Acórdão do Tribunal da Relação de Coimbra
Processo:
460/12.7T2ILH.C1
Nº Convencional: JTRC
Relator: FRANCISCO CAETANO
Descritores: PROVIDÊNCIA CAUTELAR NÃO ESPECIFICADA
REQUISITOS
Data do Acordão: 11/13/2012
Votação: UNANIMIDADE
Tribunal Recurso: CBV ILHAVO JMPIC
Texto Integral: S
Meio Processual: APELAÇÃO
Decisão: CONFIRMADA
Legislação Nacional: ART.381º Nº1 DO CPC
Sumário: I – São requisitos da providência cautelar não especificada: probabilidade séria da existência do direito invocado (fumus boni juris); fundado receio de que outrem, antes de a acção ser proposta ou na pendência dela, cause lesão grave e dificilmente reparável a tal direito (periculum in mora); adequação da providência à situação de lesão iminente; não ser o prejuízo resultante da providência superior ao dano que com ela se pretende evitar e não existência de providência específica que acautele aquele direito;

II – O risco de deterioração ou perda de um veículo automóvel objecto de um contrato de aluguer sem condutor é um risco normal do próprio contrato, que tem a sua contrapartida na indemnização por incumprimento contratual convencionada em cláusula contratual;

III – A requerente, para o êxito da providência cautelar não especificada, teria de alegar factos e não meras conjecturas de onde pudesse concluir-se que o locatário, que não procedeu à devolução do veículo uma vez caducado o contrato, tornou impossível ou assaz difícil o ressarcimento dos prejuízos à locadora, em consequência da demora na entrega da viatura que continua a utilizar ou que era seu intento dissipá-la.

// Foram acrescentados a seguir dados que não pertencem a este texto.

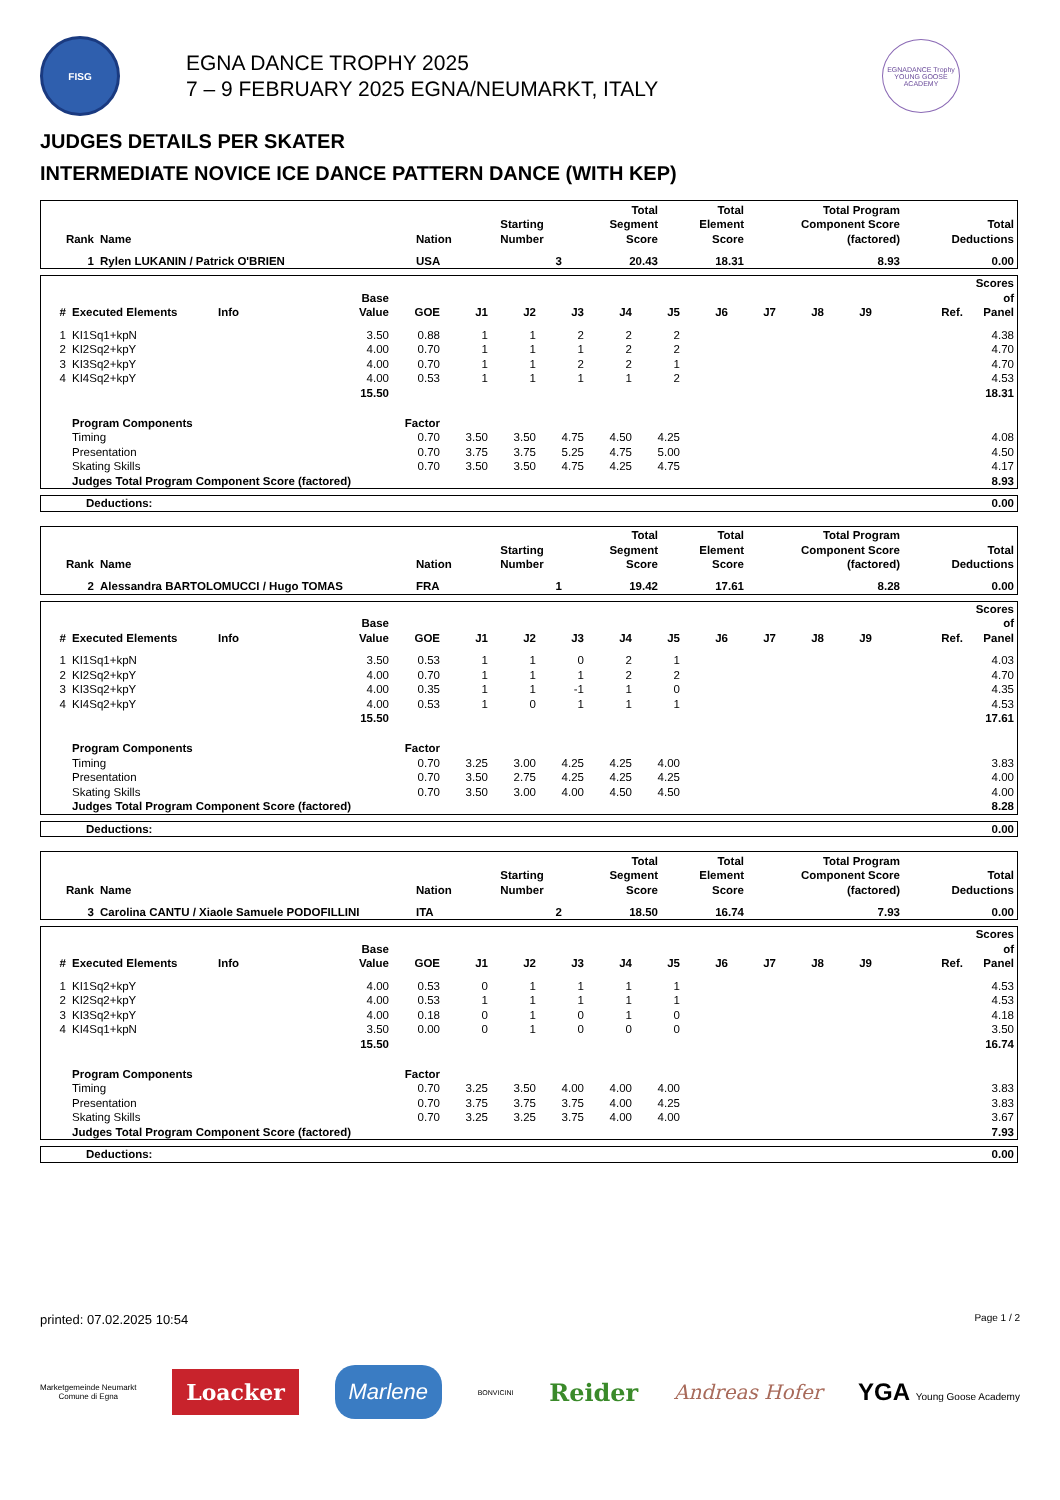FISG
EGNA DANCE TROPHY 2025
7 – 9 FEBRUARY 2025 EGNA/NEUMARKT, ITALY
EGNADANCE Trophy
YOUNG GOOSE ACADEMY
JUDGES DETAILS PER SKATER
INTERMEDIATE NOVICE ICE DANCE PATTERN DANCE (WITH KEP)
| Rank | Name | Nation | Starting Number | Total Segment Score | Total Element Score | Total Program Component Score (factored) | Total Deductions |
| --- | --- | --- | --- | --- | --- | --- | --- |
| 1 | Rylen LUKANIN / Patrick O'BRIEN | USA | 3 | 20.43 | 18.31 | 8.93 | 0.00 |
| # | Executed Elements | Info | Base Value | GOE | J1 | J2 | J3 | J4 | J5 | J6 | J7 | J8 | J9 | Ref. | Scores of Panel |
| --- | --- | --- | --- | --- | --- | --- | --- | --- | --- | --- | --- | --- | --- | --- | --- |
| 1 | KI1Sq1+kpN | | 3.50 | 0.88 | 1 | 1 | 2 | 2 | 2 | | | | | | 4.38 |
| 2 | KI2Sq2+kpY | | 4.00 | 0.70 | 1 | 1 | 1 | 2 | 2 | | | | | | 4.70 |
| 3 | KI3Sq2+kpY | | 4.00 | 0.70 | 1 | 1 | 2 | 2 | 1 | | | | | | 4.70 |
| 4 | KI4Sq2+kpY | | 4.00 | 0.53 | 1 | 1 | 1 | 1 | 2 | | | | | | 4.53 |
| | | | 15.50 | | | | | | | | | | | | 18.31 |
| | Program Components | | | Factor | | | | | | | | | | | |
| | Timing | | | 0.70 | 3.50 | 3.50 | 4.75 | 4.50 | 4.25 | | | | | | 4.08 |
| | Presentation | | | 0.70 | 3.75 | 3.75 | 5.25 | 4.75 | 5.00 | | | | | | 4.50 |
| | Skating Skills | | | 0.70 | 3.50 | 3.50 | 4.75 | 4.25 | 4.75 | | | | | | 4.17 |
| | Judges Total Program Component Score (factored) | | | | | | | | | | | | | | 8.93 |
| Deductions: | 0.00 |
| Rank | Name | Nation | Starting Number | Total Segment Score | Total Element Score | Total Program Component Score (factored) | Total Deductions |
| --- | --- | --- | --- | --- | --- | --- | --- |
| 2 | Alessandra BARTOLOMUCCI / Hugo TOMAS | FRA | 1 | 19.42 | 17.61 | 8.28 | 0.00 |
| # | Executed Elements | Info | Base Value | GOE | J1 | J2 | J3 | J4 | J5 | J6 | J7 | J8 | J9 | Ref. | Scores of Panel |
| --- | --- | --- | --- | --- | --- | --- | --- | --- | --- | --- | --- | --- | --- | --- | --- |
| 1 | KI1Sq1+kpN | | 3.50 | 0.53 | 1 | 1 | 0 | 2 | 1 | | | | | | 4.03 |
| 2 | KI2Sq2+kpY | | 4.00 | 0.70 | 1 | 1 | 1 | 2 | 2 | | | | | | 4.70 |
| 3 | KI3Sq2+kpY | | 4.00 | 0.35 | 1 | 1 | -1 | 1 | 0 | | | | | | 4.35 |
| 4 | KI4Sq2+kpY | | 4.00 | 0.53 | 1 | 0 | 1 | 1 | 1 | | | | | | 4.53 |
| | | | 15.50 | | | | | | | | | | | | 17.61 |
| | Program Components | | | Factor | | | | | | | | | | | |
| | Timing | | | 0.70 | 3.25 | 3.00 | 4.25 | 4.25 | 4.00 | | | | | | 3.83 |
| | Presentation | | | 0.70 | 3.50 | 2.75 | 4.25 | 4.25 | 4.25 | | | | | | 4.00 |
| | Skating Skills | | | 0.70 | 3.50 | 3.00 | 4.00 | 4.50 | 4.50 | | | | | | 4.00 |
| | Judges Total Program Component Score (factored) | | | | | | | | | | | | | | 8.28 |
| Deductions: | 0.00 |
| Rank | Name | Nation | Starting Number | Total Segment Score | Total Element Score | Total Program Component Score (factored) | Total Deductions |
| --- | --- | --- | --- | --- | --- | --- | --- |
| 3 | Carolina CANTU / Xiaole Samuele PODOFILLINI | ITA | 2 | 18.50 | 16.74 | 7.93 | 0.00 |
| # | Executed Elements | Info | Base Value | GOE | J1 | J2 | J3 | J4 | J5 | J6 | J7 | J8 | J9 | Ref. | Scores of Panel |
| --- | --- | --- | --- | --- | --- | --- | --- | --- | --- | --- | --- | --- | --- | --- | --- |
| 1 | KI1Sq2+kpY | | 4.00 | 0.53 | 0 | 1 | 1 | 1 | 1 | | | | | | 4.53 |
| 2 | KI2Sq2+kpY | | 4.00 | 0.53 | 1 | 1 | 1 | 1 | 1 | | | | | | 4.53 |
| 3 | KI3Sq2+kpY | | 4.00 | 0.18 | 0 | 1 | 0 | 1 | 0 | | | | | | 4.18 |
| 4 | KI4Sq1+kpN | | 3.50 | 0.00 | 0 | 1 | 0 | 0 | 0 | | | | | | 3.50 |
| | | | 15.50 | | | | | | | | | | | | 16.74 |
| | Program Components | | | Factor | | | | | | | | | | | |
| | Timing | | | 0.70 | 3.25 | 3.50 | 4.00 | 4.00 | 4.00 | | | | | | 3.83 |
| | Presentation | | | 0.70 | 3.75 | 3.75 | 3.75 | 4.00 | 4.25 | | | | | | 3.83 |
| | Skating Skills | | | 0.70 | 3.25 | 3.25 | 3.75 | 4.00 | 4.00 | | | | | | 3.67 |
| | Judges Total Program Component Score (factored) | | | | | | | | | | | | | | 7.93 |
| Deductions: | 0.00 |
printed: 07.02.2025 10:54 Page 1 / 2
Marketgemeinde Neumarkt
Comune di Egna
Loacker
Marlene
BONVICINI
Reider
Andreas Hofer
YGA Young Goose Academy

Decisão Texto Integral:             Acordam no Tribunal da Relação de Coimbra:

            1. Relatório

            “A..., SA” deduziu procedimento cautelar comum, requerendo providência cautelar não especificada de apreensão de veículo automóvel e respectivos documentos contra B..., para tanto alegando, ter celebrado, em 2 de Maio de 2005, com o requerido um contrato de aluguer de veículo sem condutor, tendo como objecto o veículo automóvel de matrícula ...ZR, o qual se obrigou a pagar à requerente 48 alugueres/serviços mensais e sucessivos, no valor de € 318,88 cada, que deixou de pagar, caducando o contrato em Fevereiro de 2009, em vão tendo solicitado o pagamento e a restituição do veículo locado e porque se trata de um bem com vida económica limitada e cujo uso acentua a sua rápida desvalorização, face ao incumprimento contratual, é de presumir que o requerido negligencie a manutenção do veículo ou o abandone, sendo que o incumprimento é só por si revelador da incapacidade económica do requerido de vir indemnizar os danos, havendo, em suma, fundado receio de a requerente sofrer lesão grave e dificilmente reparável no seu direito sobre a viatura até propositura e pendência da acção de condenação para sua restituição.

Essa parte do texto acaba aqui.